Brano da leggere.
▼

Ancora: si può dire che gli enti del primo gruppo non godono di alcuna autonomia di scelta in ordine al tipo di riconoscimento (ente ecclesiastico o ente di diritto comune) potendo essere riconosciuti solo come enti ecclesiastici; mentre quelli del secondo gruppo hanno una relativa autonomia, nel senso che la qualità di ente ecclesiastico non può esser loro conferita se non in quanto la richiedano, e pertanto possono di fatto optare per il riconoscimento come enti di diritto privato comune pur quando posseggano elementi sufficienti per essere qualificati come enti ecclesiastici.
7. – All’interno del primo gruppo, poi, si può ulteriormente distinguere in relazione alla maggiore o minore discrezionalità spettante all’autorità governativa in ordine all’emissione dell’atto di riconoscimento. Tale discrezionalità appare minima o addirittura inesistente nel caso, ad es., degli enti propri della costituzione gerarchica della Chiesa (diocesi, parrocchie) o di quelli il cui riconoscimento è previsto ex lege (istituti di sostentamento del clero; conferenza episcopale italiana) e via via piú estesa nel caso di altri enti. Per gli enti del secondo gruppo, invece, il riconoscimento è sempre ampiamente discrezionale.

▲

Consegna 1. Ricopia dal brano sugli enti ecclesiastici il passo che comincia con "7. – All’interno" e prosegue fino a "sempre ampiamente discrezionale.".
Consegna 2. Scrivi il seguito del brano sul riconoscimento degli enti ecclesiastici, partendo dopo la sua ultima frase.

Voci estratte.
▼

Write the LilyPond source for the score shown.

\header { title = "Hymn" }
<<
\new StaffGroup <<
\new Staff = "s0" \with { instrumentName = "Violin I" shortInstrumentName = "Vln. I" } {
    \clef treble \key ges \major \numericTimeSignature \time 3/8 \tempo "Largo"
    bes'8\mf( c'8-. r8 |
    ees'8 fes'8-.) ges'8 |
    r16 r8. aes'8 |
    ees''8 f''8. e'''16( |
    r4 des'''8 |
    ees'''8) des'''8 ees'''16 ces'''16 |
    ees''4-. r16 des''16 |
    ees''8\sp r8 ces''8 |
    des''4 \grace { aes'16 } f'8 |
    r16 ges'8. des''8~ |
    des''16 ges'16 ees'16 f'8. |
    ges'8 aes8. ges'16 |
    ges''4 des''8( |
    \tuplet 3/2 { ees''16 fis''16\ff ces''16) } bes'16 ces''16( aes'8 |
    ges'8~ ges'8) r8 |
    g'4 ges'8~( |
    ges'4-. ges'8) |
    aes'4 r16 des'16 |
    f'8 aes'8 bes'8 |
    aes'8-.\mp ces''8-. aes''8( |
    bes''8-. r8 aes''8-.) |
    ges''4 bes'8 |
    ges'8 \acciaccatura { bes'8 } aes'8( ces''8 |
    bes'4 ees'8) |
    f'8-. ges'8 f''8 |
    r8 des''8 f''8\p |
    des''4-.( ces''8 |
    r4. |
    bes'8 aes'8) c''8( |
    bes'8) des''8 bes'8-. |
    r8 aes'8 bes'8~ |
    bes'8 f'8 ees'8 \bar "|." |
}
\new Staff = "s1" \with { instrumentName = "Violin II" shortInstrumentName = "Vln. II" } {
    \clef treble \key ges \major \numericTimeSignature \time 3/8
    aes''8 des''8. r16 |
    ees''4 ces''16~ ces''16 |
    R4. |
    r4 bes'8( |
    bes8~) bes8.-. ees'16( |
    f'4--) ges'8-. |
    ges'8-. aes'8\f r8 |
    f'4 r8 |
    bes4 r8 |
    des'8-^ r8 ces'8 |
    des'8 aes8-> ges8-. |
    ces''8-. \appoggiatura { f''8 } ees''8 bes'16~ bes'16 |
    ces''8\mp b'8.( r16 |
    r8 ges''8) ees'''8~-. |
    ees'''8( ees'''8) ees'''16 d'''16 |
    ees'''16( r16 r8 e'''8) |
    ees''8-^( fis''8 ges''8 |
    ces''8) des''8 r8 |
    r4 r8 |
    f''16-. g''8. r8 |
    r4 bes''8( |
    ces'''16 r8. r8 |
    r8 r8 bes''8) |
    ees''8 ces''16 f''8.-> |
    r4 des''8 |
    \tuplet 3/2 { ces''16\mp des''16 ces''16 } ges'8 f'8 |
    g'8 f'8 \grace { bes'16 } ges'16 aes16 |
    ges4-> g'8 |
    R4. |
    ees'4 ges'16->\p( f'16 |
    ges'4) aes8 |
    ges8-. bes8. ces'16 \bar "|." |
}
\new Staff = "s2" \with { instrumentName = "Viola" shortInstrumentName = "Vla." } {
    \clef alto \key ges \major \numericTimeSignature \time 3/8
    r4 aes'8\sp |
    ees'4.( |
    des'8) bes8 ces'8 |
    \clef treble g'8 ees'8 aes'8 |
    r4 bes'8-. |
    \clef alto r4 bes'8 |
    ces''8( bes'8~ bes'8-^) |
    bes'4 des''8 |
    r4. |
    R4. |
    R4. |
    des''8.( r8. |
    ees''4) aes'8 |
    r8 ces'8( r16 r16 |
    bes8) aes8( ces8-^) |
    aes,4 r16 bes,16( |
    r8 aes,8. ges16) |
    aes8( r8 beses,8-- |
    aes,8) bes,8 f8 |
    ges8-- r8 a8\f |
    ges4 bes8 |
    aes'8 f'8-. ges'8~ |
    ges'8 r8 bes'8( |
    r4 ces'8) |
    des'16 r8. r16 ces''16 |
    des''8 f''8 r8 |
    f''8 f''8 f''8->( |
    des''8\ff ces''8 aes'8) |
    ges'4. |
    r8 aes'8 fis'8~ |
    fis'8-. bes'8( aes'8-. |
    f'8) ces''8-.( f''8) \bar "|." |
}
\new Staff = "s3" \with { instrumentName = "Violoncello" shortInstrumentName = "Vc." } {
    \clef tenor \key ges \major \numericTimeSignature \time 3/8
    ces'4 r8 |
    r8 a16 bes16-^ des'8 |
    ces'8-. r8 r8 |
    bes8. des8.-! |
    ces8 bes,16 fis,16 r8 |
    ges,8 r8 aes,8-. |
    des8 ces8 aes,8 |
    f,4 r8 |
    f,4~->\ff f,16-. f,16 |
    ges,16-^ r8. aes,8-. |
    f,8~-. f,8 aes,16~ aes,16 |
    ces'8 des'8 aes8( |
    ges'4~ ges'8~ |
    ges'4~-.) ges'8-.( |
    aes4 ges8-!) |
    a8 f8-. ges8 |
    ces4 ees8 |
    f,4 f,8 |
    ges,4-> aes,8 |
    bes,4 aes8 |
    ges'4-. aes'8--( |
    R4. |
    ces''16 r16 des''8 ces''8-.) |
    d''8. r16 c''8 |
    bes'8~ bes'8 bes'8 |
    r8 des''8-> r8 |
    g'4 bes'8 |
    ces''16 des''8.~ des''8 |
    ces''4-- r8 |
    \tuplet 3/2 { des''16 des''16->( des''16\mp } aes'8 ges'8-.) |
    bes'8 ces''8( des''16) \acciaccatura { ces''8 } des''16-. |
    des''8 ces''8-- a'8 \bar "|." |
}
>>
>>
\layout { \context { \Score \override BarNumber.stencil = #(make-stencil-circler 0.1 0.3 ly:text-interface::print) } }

▲

Svolgimento 1.
7. – All’interno del primo gruppo, poi, si può ulteriormente distinguere in relazione alla maggiore o minore discrezionalità spettante all’autorità governativa in ordine all’emissione dell’atto di riconoscimento. Tale discrezionalità appare minima o addirittura inesistente nel caso, ad es., degli enti propri della costituzione gerarchica della Chiesa (diocesi, parrocchie) o di quelli il cui riconoscimento è previsto ex lege (istituti di sostentamento del clero; conferenza episcopale italiana) e via via piú estesa nel caso di altri enti. Per gli enti del secondo gruppo, invece, il riconoscimento è sempre ampiamente discrezionale.

Svolgimento 2.
Quanto all’oggetto dell’apprezzamento discrezionale, la legge n. 222/85 dà varie indicazioni. Cosi, per le chiese non parrocchiali, l’art. 11 prescrive che si valuti discrezionalmente il possesso di mezzi patrimoniali adeguati allo scopo; l’art. 12, per le fondazioni di culto, indica come oggetto di giudizio discrezionale non solo l’adeguatezza del patrimonio, come sopra, ma anche “la rispondenza alle esigenze religiose della popolazione”. L’art. 8, per gli istituti religiosi di diritto diocesano, prescrive che si accerti (s’intende, discrezionalmente) la sussistenza di “garanzie di stabilità”. L’art. 9, per le società di vita apostolica e le associazioni pubbliche di fedeli, richiede che “non abbiano carattere locale”: e anche questo è un elemento che non può essere accertato se non in modo discrezionale.
Queste indicazioni, tuttavia, come altre già esaminate, non possono essere intese in modo rigorosamente tassativo.
E’ intuitivo, infatti, che l’apprezzamento della sufficienza dei mezzi patrimoniali s’impone anche nel caso di enti diversi da quelli testualmente indicati all’art. 11 e all’art. 12. Così pure l’apprezzamento delle “garanzie di stabilità” non può ragionevolmente mancare nel caso di enti diversi da quelli cui testualmente si riferisce l’art. 8.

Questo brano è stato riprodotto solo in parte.